▸ **INSTRUCTIONS FOR THE TASK**
Select each line of the data below that contains the word "home".

▸ **Collected data**
◆ ◆ ◆ ◆ ◆ ◆ ◆

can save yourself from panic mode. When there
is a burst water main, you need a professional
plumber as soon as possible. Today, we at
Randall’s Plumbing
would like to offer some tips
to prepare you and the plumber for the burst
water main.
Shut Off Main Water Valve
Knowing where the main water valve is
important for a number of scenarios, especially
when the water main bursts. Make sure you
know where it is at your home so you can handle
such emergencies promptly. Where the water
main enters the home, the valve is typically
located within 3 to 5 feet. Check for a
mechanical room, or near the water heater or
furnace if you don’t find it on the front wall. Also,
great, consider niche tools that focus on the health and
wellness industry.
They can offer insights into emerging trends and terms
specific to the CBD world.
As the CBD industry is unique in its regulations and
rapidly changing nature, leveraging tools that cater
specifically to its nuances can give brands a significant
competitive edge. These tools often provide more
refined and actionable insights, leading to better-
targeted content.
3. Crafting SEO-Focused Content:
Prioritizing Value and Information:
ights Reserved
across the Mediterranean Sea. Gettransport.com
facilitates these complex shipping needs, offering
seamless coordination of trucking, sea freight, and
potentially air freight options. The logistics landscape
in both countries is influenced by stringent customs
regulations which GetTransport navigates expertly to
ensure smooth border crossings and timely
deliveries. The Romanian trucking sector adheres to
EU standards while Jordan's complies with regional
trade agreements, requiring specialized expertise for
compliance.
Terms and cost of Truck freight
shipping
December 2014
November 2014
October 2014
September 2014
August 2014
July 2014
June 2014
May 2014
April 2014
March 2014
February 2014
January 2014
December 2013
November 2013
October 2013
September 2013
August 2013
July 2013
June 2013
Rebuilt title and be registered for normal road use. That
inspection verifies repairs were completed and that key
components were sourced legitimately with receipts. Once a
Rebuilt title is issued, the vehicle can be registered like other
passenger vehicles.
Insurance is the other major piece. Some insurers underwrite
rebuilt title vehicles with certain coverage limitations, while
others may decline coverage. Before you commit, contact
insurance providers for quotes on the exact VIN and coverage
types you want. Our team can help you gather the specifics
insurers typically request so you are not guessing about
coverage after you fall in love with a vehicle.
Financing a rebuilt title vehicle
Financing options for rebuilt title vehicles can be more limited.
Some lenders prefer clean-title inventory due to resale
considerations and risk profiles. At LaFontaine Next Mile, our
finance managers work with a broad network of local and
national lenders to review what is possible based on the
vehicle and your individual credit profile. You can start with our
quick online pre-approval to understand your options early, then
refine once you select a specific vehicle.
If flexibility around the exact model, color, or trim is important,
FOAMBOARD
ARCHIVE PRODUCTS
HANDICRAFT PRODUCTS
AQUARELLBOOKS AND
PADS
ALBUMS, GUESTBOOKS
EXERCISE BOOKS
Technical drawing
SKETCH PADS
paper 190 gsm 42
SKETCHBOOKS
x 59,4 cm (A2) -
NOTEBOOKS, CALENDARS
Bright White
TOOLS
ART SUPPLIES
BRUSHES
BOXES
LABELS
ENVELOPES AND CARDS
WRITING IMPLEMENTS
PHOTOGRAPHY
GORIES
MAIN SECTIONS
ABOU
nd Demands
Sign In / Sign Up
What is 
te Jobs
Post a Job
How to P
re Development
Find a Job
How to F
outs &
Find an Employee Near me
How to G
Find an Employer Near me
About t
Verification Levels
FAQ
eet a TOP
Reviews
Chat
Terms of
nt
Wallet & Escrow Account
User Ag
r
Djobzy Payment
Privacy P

◆ ◆ ◆ ◆ ◆ ◆ ◆

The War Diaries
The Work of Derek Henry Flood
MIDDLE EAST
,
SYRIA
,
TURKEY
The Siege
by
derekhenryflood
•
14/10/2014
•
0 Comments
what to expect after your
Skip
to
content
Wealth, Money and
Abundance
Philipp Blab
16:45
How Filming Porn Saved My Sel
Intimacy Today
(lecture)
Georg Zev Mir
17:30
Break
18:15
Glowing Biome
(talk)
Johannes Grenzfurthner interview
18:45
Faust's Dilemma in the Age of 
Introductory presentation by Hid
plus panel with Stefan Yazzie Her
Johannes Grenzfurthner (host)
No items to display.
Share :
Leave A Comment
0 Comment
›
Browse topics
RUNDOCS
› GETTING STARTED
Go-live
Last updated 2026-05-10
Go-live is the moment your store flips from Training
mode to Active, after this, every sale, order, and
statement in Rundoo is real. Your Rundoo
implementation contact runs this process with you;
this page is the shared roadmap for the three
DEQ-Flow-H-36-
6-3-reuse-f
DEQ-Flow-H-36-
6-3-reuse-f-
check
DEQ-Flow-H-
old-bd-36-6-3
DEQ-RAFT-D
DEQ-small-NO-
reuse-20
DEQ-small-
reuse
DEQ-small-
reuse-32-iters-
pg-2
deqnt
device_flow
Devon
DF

◆ ◆ ◆ ◆ ◆ ◆ ◆

▸ **EXERCISE SOLUTION**
know where it is at your home so you can handle
main enters the home, the valve is typically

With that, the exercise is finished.